● **Problem details**:
An exact reproduction of the lines below, from the first through the one with "Picture 3 (336", is the whole answer; pictures have no place in it.

Stored data:
----------

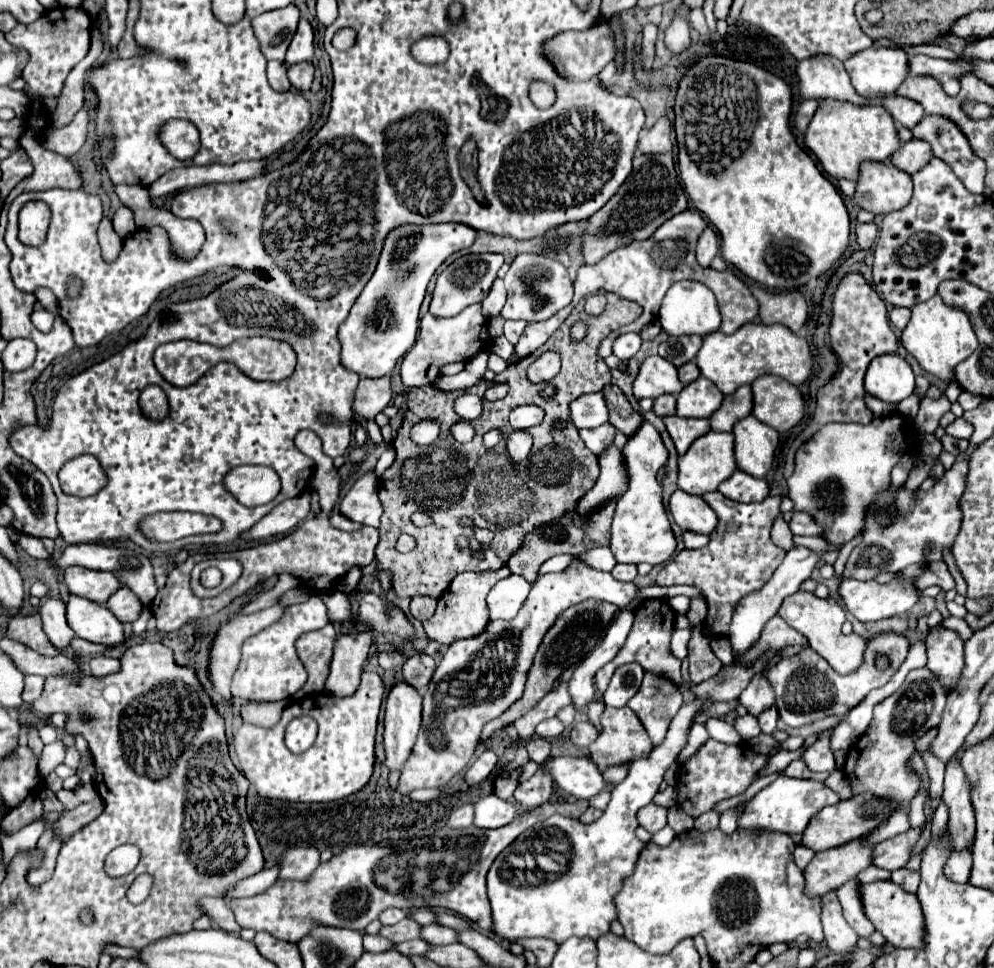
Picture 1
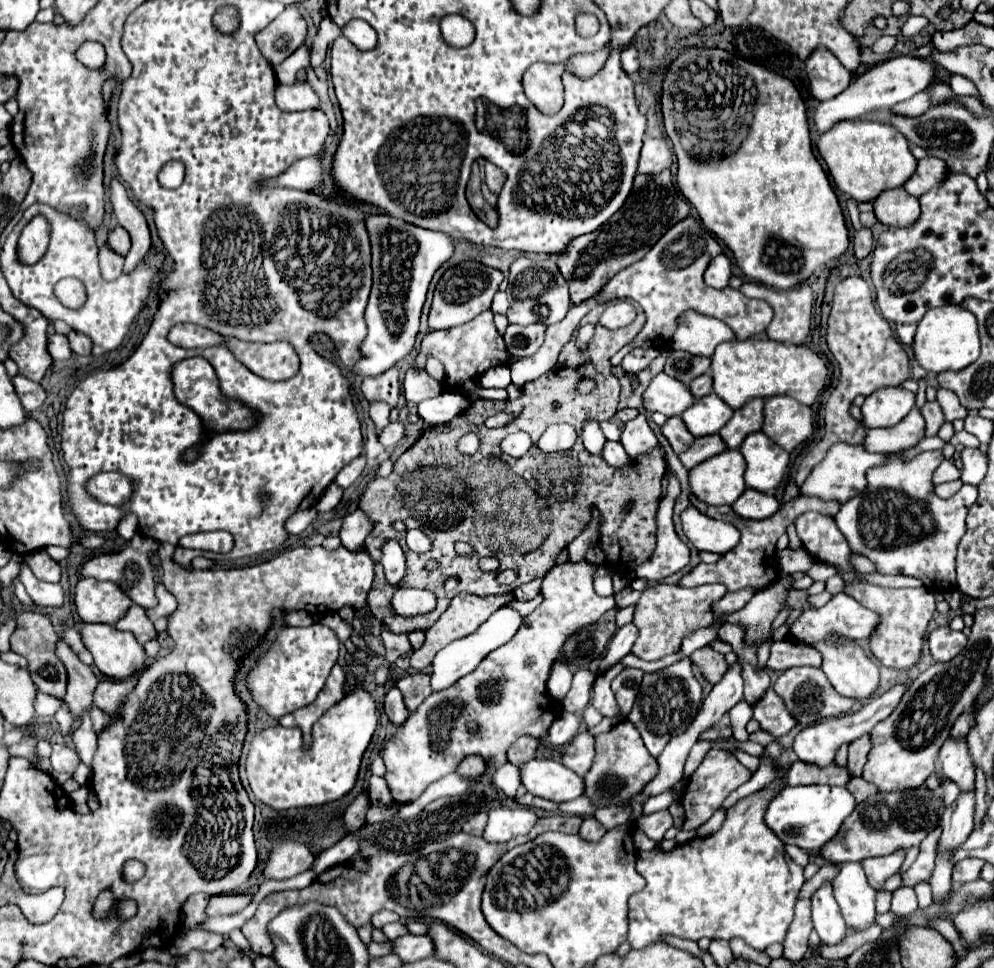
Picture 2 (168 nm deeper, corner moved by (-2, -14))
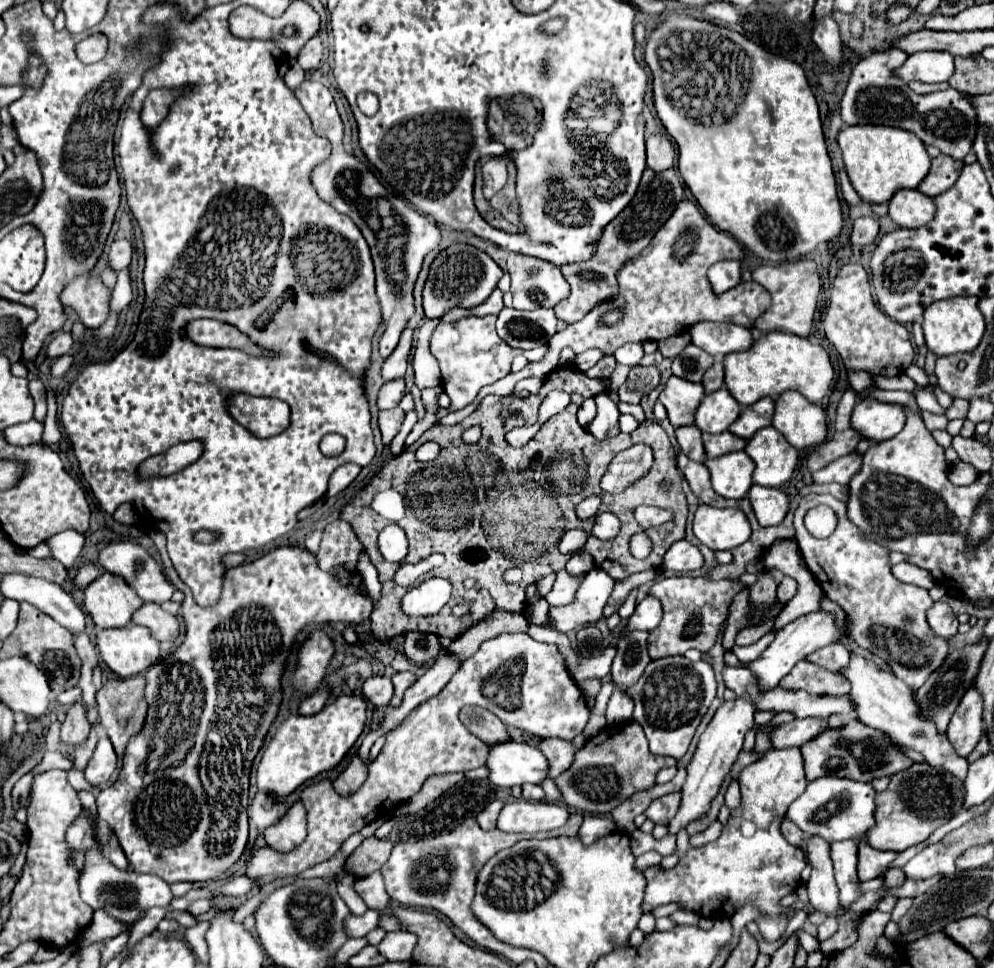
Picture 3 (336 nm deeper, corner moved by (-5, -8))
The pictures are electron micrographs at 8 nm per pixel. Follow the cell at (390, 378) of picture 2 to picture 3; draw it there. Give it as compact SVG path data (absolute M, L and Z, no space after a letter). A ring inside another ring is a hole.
M406 328L400 336L400 342L396 346L396 350L384 360L382 366L382 376L384 380L394 380L394 378L402 378L406 374L406 366L408 366L408 356L412 350L412 330Z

----------

● **Response below**:
Picture 1
Picture 2 (168 nm deeper, corner moved by (-2, -14))
Picture 3 (336 nm deeper, corner moved by (-5, -8))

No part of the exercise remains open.